© Reuters. FILE PHOTO: Little St. James Island, one of the properties of financier Jeffrey Epstein, is seen in an aerial view near Charlotte Amalie, St. Thomas, U.S. Virgin Islands July 21, 2019. REUTERS/Marco Bello/File Photo
By Jonathan Stempel
NEW YORK (Reuters) – Jeffrey Epstein’s estate has reached a nine-figure settlement with the U.S. Virgin Islands to settle claims the late financier used the territory as a base for his decades-long sex-trafficking operation.
Denise George, the territory’s attorney general, on Wednesday said the estate will pay $105 million in cash plus half the proceeds from the sale of Little St. James, a private island where Epstein had a home and allegedly conducted many crimes.
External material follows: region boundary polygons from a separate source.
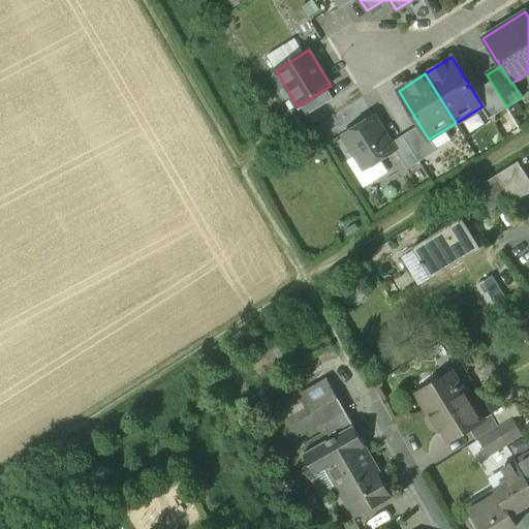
[(507,107),(491,82),(473,92),(483,106),(480,107),(489,120),(507,107)]
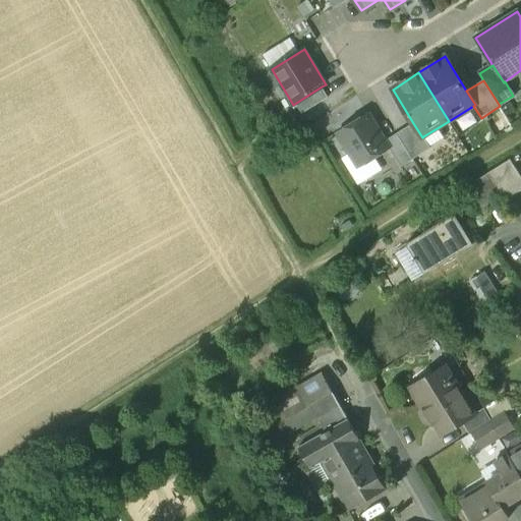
[(322,87),(296,103),(302,113),(328,97),(322,87)]
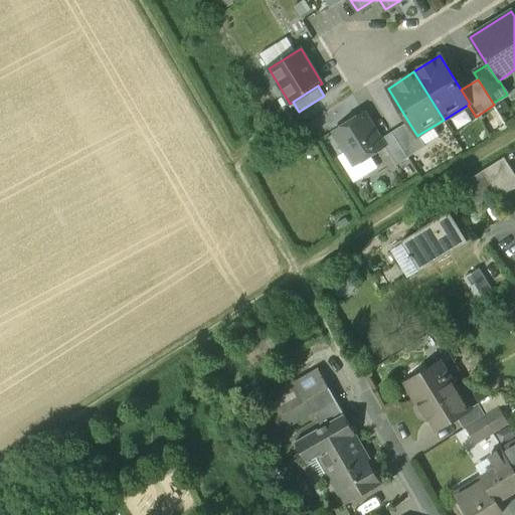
[(380,139),(363,113),(334,131),(355,165),(384,147),(385,147),(380,139)]
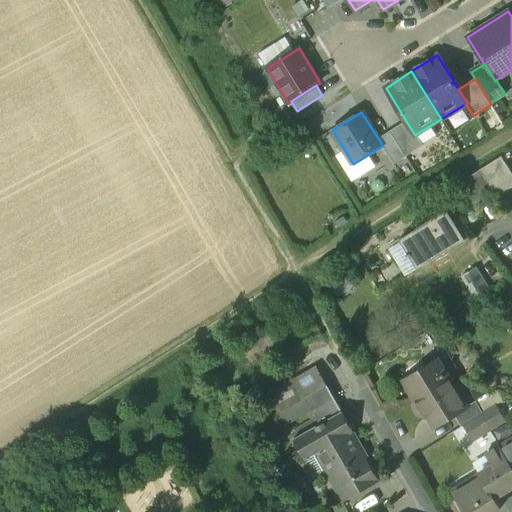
[(406,121),(390,131),(405,157),(423,146),(416,134),(415,135),(406,121)]
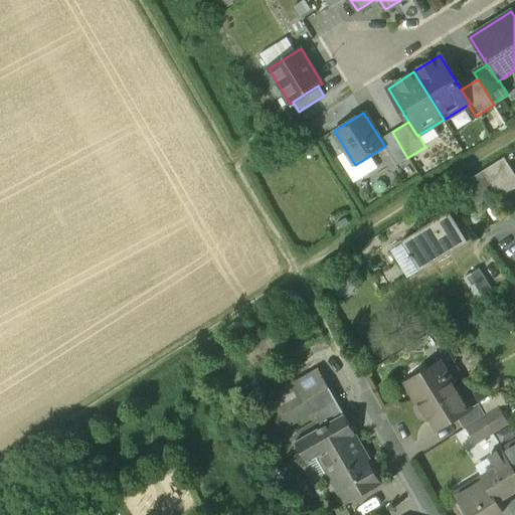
[(392,132),(380,139),(385,147),(384,147),(395,165),(407,158),(392,132)]
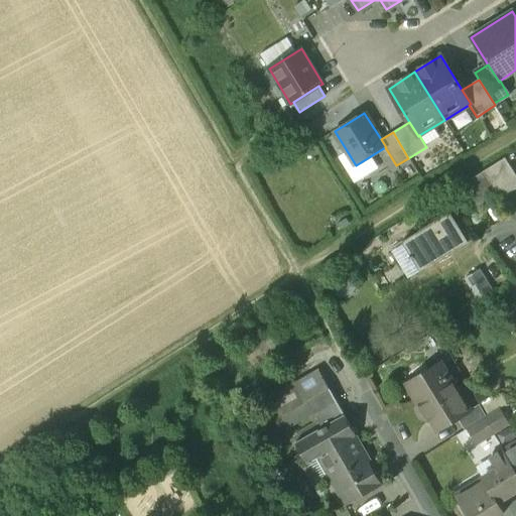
[(515,181),(502,160),(483,172),(496,195),(500,201),(515,190),(515,181)]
The settlement includes the return of more than $80 million in tax benefits that one of Epstein’s companies obtained fraudulently, to fuel his criminal activity, George said.
Daniel Weiner, a lawyer for the estate, in a statement said there was no admission of liability, and the estate’s executors denied wrongdoing.
“The settlement is consistent with the co-executors’ stated intent and practice since their appointments to those roles–to resolve claims related to any misconduct by Jeffrey Epstein in a manner sensitive to those who suffered harm,” Weiner said.
George first sued the estate for civil penalties and asset forfeitures in January 2020. Epstein, a registered sex offender, had killed himself five months earlier in a Manhattan jail while awaiting trial on sex trafficking charges.